Diamond prices get a bit of sparkle back

It’s bad news for jewelry buyers. Diamond, gold and platinum prices are all on the rise.

Twinkling frostily in the jeweller’s window, a diamond may be the very essence of glamour and romance, a symbol of love and lifelong commitment.

However, before they get there, or indeed within a thousand miles of there, the diamonds from which those little shards of heaven are hewn are a commodity, much like any other.

And, much like that of many other commodities, the price of the rough stones has been having it, well, rough this past year. As the chart below shows, the price of polished diamonds started 2016 at its lowest level for five years. Demand has declined sharply in China (we told you this was actually a familiar commodity story) – the second largest consumer of the precious stones after the US.

Diamonds in the rough

DIAMONDS

Source: Nikkei

Diamond sales at Chinese jewellers are weak. Hong Kong-based bellwether saw its same-store sales down 15% from a year earlier in the October to December quarter of 2015. With its stock price halved in a year, it is mulling the shuttering of unprofitable stores.

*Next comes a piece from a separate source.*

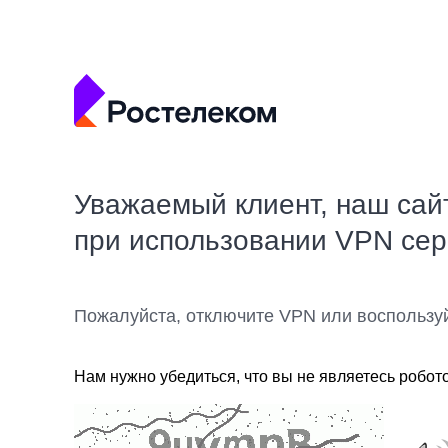
Уважаемый клиент, наш сай
при использовании VPN се
Пожалуйста, отключите VPN или воспользу
Нам нужно убедиться, что вы не являетесь робот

Miner Rio Tinto reported diamond revenue slumped 23% to $698 million in 2015 as market conditions drove down rough prices. Lower demand from India and China, higher rough and polished inventory and lower trade manufacturing margins forced prices to dip. Diamond production fell 25% to 17.4 million carats. Rio Tinto forecast output to increase 21% to 21 million carats in 2016, according to a statement February 11.

However, there is a little glimmer in the darkness.

The mining giant Anglo American, which owns DeBeers Group, reckons that this year has got off to a more positive start. De Beers controls somewhere between 30% and 40% of the rough diamond trade and it said sales of these stones generated $540 million  (£373 million) during its first sales cycle of 2016, which ended on January 25.

That more than doubled sales of $248 million posted in the last sales cycle of 2015.

De Beers said rough diamond sales rose across the company’s product range thanks to higher demand for polished stones. Solid jewellery sales during the US holiday season helped reduce polished-diamond inventories and boost demand for rough stones, the company said.”

The bad news for Valentines Day is that gold and platinum prices are also on the rise

goldplat

Source: Thomson Reuters

The combined January-cycle offerings to the retail trade by De Beers and Russia’s Alrosa PJSC, which between them control almost two-thirds of the market, far exceeded expectations – Alrosa adding another $200 millions’ worth to DeBeer’s total. The sales were driven by supply cuts in 2015 that led to shortages this year, lower prices and better-than-expected holiday demand,.

All of the above suggests that the ardent suitor heading out on Valentine’s Day for a stone for his (or her) lover is likely to be paying a little less than they might have on Valentines Day 2015, but a little more than they would have done just a few months ago.

However, the price recovery is not yet certain – financial market ructions elsewhere suggest it may not last. And for all the clarity of its end product, the retail diamond trade can be an opaque business.

There is more bad news for the jewelry buyer, given that those precious diamonds need to be set in something. The market turmoil means prices of precious metals like gold and platinum are on the rise again. Those metals are deemed to be relatively safe assets, and they tend to rise when things like shares are diving.

The gold price started the year at just above $1,000 an ounce, and it’s now trading at about $1,240 an ounce. Similarly, platinum started the year at about $890 an ounce, and is now above $950 an ounce.